Продолжите текст об обеде по случаю договоренности о фильме «Чайковский», начав сразу после его последнего предложения.

**Отрывок страницы**
______
Он вновь пожаловал сюда лишь в шестьдесят шестом.
Сначала был оглядчив, осторожен, а потом, войдя в мосфильмовский задорный ритм, почувствовал себя непринужденно, освоился вполне. И, невзирая на возраст, стал мотаться туда-сюда, из Беверли Хиллс в Москву, будто бы с дачи на работу.
Председатель Комитета по кинематографии СССР Алексей Владимирович Романов дал обед по случаю успешно достигнутой договоренности о совместном производстве музыкального художественного фильма «Чайковский».
Обед состоялся в ресторане «Прага», на его открытой верхней веранде, обращенной к бульварам — было лето, был зной, в ресторанном чопорном зале был риск сомлеть от жары и духоты.
______
**Исходные данные**
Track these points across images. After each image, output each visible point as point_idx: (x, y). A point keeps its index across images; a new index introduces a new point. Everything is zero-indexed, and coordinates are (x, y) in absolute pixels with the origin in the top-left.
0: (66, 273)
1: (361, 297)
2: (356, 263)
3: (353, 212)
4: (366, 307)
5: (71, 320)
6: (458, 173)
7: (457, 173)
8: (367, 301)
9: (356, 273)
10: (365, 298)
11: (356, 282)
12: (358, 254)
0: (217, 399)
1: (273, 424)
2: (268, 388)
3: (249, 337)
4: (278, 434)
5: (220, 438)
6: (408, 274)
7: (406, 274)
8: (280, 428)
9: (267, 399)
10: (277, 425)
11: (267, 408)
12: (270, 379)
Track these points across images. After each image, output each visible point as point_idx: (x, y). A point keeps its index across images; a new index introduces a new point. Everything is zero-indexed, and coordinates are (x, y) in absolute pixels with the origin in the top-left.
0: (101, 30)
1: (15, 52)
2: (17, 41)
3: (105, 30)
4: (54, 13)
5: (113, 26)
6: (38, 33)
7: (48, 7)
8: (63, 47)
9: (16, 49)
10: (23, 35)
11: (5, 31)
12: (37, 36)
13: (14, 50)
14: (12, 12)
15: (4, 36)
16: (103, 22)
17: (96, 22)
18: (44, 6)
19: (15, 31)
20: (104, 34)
______
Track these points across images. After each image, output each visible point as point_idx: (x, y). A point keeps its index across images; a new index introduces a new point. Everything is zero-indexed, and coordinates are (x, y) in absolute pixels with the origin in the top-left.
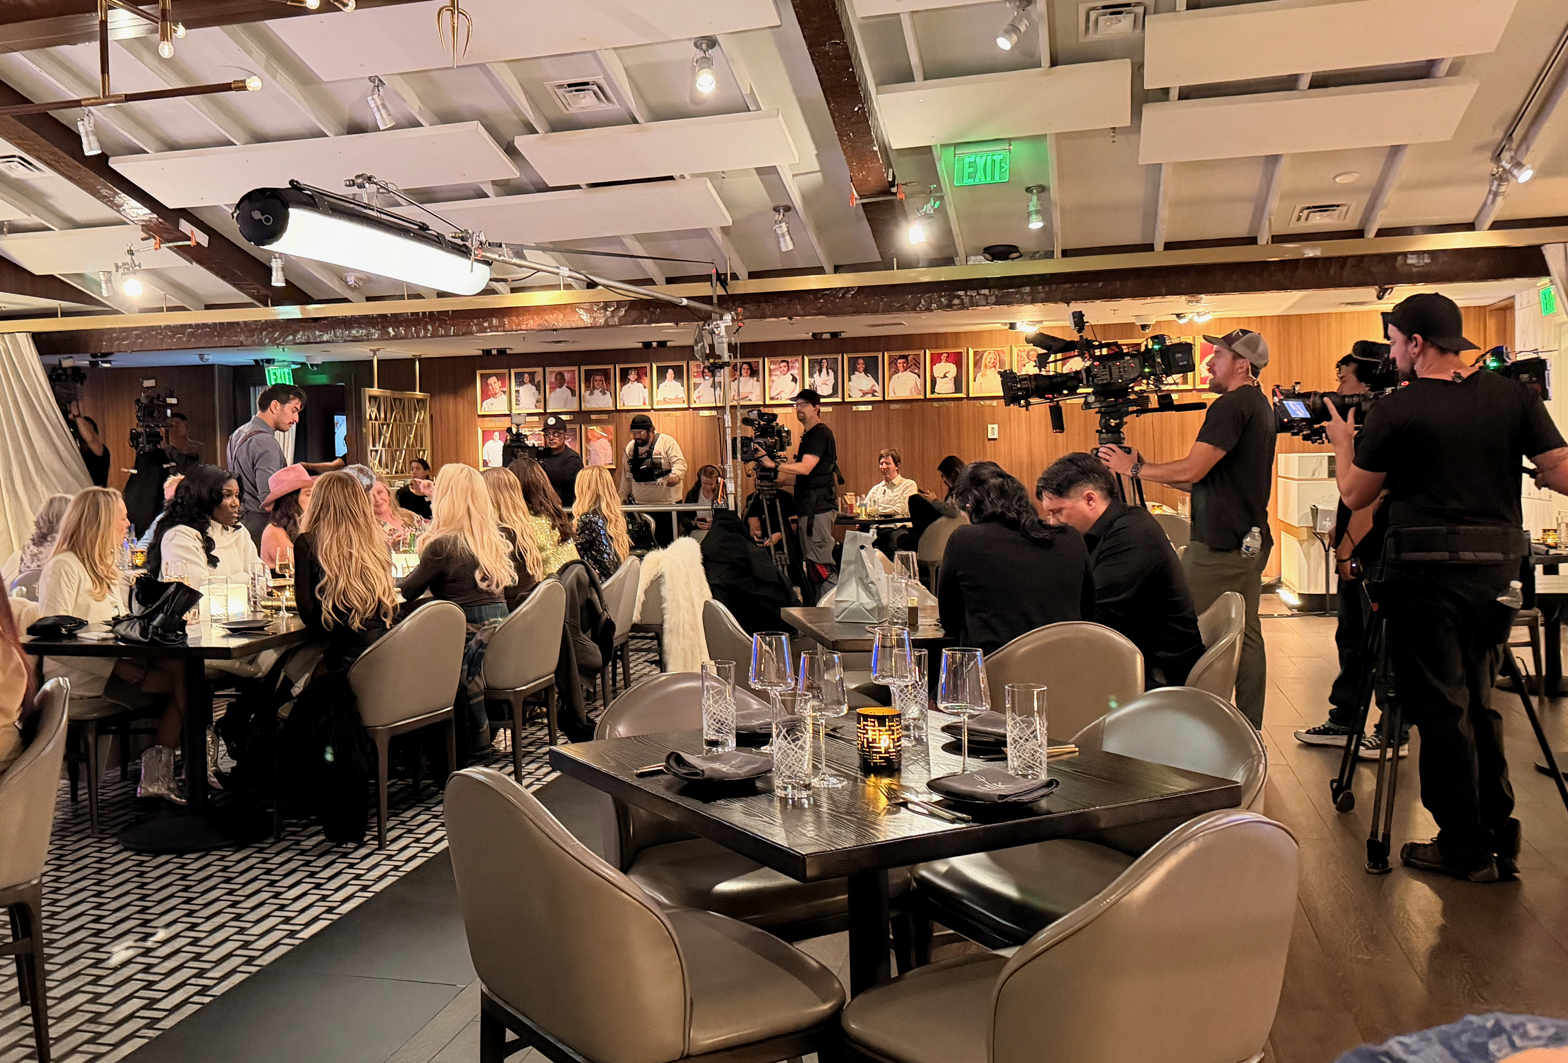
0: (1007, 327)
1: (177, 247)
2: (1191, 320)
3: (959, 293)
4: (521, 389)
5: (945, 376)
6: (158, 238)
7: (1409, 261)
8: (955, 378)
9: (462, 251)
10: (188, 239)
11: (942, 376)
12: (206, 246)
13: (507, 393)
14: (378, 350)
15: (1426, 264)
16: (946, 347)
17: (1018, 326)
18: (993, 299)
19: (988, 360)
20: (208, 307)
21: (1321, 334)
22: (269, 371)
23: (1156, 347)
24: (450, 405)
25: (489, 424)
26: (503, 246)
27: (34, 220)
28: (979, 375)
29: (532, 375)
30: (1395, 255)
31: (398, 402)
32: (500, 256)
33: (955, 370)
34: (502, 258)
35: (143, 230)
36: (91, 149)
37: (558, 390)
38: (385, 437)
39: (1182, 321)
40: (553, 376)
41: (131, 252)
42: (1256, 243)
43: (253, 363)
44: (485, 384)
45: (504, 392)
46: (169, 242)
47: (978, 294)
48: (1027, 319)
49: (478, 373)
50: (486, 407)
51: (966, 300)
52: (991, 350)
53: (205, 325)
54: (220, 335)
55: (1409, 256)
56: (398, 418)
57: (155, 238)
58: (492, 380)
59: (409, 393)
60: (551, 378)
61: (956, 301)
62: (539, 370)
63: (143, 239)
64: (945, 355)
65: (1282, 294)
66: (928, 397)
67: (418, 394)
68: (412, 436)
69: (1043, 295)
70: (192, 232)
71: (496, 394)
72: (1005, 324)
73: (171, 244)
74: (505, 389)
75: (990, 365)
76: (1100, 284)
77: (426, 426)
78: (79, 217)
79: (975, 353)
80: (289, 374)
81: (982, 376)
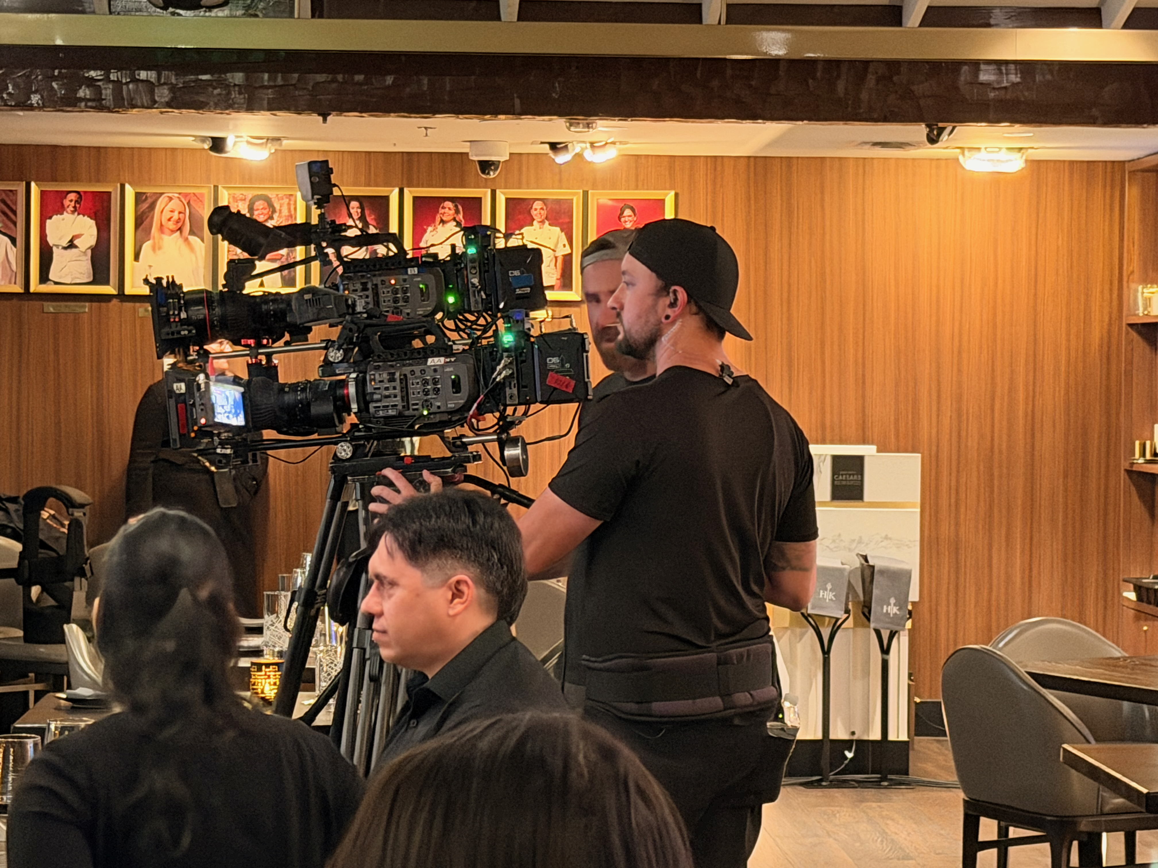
______
**Результат**
На обед были приглашены Дмитрий Зиновьевич Тёмкин (ведь, собственно, он и был виновником торжества), сценарист будущего фильма Юрий Нагибин с супругой, поэтессой Беллой Ахмадулиной, гендиректор «Мосфильма» Владимир Николаевич Сурин, главный редактор студии, то есть я, а также несколько молодых людей в черных костюмах, представлявших Госкино и другие государственные службы.
Нас рассадили так, что я оказался в приятном соседстве: по левую руку от меня была Белла Ахмадулина, а с другой стороны рядом с нею сидел Тёмкин, так что мы могли общаться между собою, как бы в своем тесном мирке, не выпадая из общего официального расклада.
Романов поднял рюмку, произнес непылкий тост за удачу совместной постановки, за здоровье ее инициатора — известного композитора и кинодеятеля господина Тёмкина.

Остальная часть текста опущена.